Exercise | Transcribe each record exactly. Include every one.

Input |
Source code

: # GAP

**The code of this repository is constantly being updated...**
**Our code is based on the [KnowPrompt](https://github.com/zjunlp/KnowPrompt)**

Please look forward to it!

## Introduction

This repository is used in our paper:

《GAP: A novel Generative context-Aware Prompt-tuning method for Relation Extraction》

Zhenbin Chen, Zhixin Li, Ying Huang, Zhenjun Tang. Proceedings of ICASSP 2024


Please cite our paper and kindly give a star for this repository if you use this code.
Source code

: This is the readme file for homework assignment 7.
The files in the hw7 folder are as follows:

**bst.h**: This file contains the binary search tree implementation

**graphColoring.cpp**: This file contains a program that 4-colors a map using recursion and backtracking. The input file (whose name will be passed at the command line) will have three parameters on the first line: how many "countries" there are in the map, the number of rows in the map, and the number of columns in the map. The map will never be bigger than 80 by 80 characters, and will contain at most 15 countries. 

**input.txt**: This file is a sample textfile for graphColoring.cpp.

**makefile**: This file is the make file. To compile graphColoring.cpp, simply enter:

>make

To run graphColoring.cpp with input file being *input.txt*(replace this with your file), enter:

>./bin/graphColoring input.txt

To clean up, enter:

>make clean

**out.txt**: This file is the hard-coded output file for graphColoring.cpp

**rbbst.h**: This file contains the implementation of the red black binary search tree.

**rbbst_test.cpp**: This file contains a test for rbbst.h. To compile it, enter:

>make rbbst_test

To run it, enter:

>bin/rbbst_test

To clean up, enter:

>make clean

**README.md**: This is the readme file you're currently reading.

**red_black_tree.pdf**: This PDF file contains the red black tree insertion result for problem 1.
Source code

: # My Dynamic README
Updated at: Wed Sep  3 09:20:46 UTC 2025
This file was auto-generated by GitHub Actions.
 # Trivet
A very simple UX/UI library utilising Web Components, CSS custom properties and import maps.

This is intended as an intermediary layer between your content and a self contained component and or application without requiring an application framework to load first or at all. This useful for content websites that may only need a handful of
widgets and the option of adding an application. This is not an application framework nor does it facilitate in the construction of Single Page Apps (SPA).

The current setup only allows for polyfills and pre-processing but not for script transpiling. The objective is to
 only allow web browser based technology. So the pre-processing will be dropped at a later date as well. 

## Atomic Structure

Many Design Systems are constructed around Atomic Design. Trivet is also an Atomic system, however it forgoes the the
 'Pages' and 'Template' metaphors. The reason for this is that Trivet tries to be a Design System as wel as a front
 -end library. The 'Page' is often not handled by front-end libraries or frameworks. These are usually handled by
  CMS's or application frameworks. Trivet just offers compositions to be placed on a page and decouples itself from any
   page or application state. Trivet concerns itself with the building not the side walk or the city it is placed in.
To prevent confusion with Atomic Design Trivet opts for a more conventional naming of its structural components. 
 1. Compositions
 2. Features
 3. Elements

Answer section |
Source code

: # GAP

**The code of this repository is constantly being updated...**
**Our code is based on the [KnowPrompt](https://github.com/zjunlp/KnowPrompt)**

Please look forward to it!

## Introduction

This repository is used in our paper:

《GAP: A novel Generative context-Aware Prompt-tuning method for Relation Extraction》

Zhenbin Chen, Zhixin Li, Ying Huang, Zhenjun Tang. Proceedings of ICASSP 2024


Please cite our paper and kindly give a star for this repository if you use this code.
Source code

: This is the readme file for homework assignment 7.
The files in the hw7 folder are as follows:

**bst.h**: This file contains the binary search tree implementation

**graphColoring.cpp**: This file contains a program that 4-colors a map using recursion and backtracking. The input file (whose name will be passed at the command line) will have three parameters on the first line: how many "countries" there are in the map, the number of rows in the map, and the number of columns in the map. The map will never be bigger than 80 by 80 characters, and will contain at most 15 countries. 

**input.txt**: This file is a sample textfile for graphColoring.cpp.

**makefile**: This file is the make file. To compile graphColoring.cpp, simply enter:

>make

To run graphColoring.cpp with input file being *input.txt*(replace this with your file), enter:

>./bin/graphColoring input.txt

To clean up, enter:

>make clean

**out.txt**: This file is the hard-coded output file for graphColoring.cpp

**rbbst.h**: This file contains the implementation of the red black binary search tree.

**rbbst_test.cpp**: This file contains a test for rbbst.h. To compile it, enter:

>make rbbst_test

To run it, enter:

>bin/rbbst_test

To clean up, enter:

>make clean

**README.md**: This is the readme file you're currently reading.

**red_black_tree.pdf**: This PDF file contains the red black tree insertion result for problem 1.
Source code

: # My Dynamic README
Updated at: Wed Sep  3 09:20:46 UTC 2025
This file was auto-generated by GitHub Actions.
 # Trivet
A very simple UX/UI library utilising Web Components, CSS custom properties and import maps.

This is intended as an intermediary layer between your content and a self contained component and or application without requiring an application framework to load first or at all. This useful for content websites that may only need a handful of
widgets and the option of adding an application. This is not an application framework nor does it facilitate in the construction of Single Page Apps (SPA).

The current setup only allows for polyfills and pre-processing but not for script transpiling. The objective is to
 only allow web browser based technology. So the pre-processing will be dropped at a later date as well. 

## Atomic Structure

Many Design Systems are constructed around Atomic Design. Trivet is also an Atomic system, however it forgoes the the
 'Pages' and 'Template' metaphors. The reason for this is that Trivet tries to be a Design System as wel as a front
 -end library. The 'Page' is often not handled by front-end libraries or frameworks. These are usually handled by
  CMS's or application frameworks. Trivet just offers compositions to be placed on a page and decouples itself from any
   page or application state. Trivet concerns itself with the building not the side walk or the city it is placed in.
To prevent confusion with Atomic Design Trivet opts for a more conventional naming of its structural components. 
 1. Compositions
 2. Features
 3. Elements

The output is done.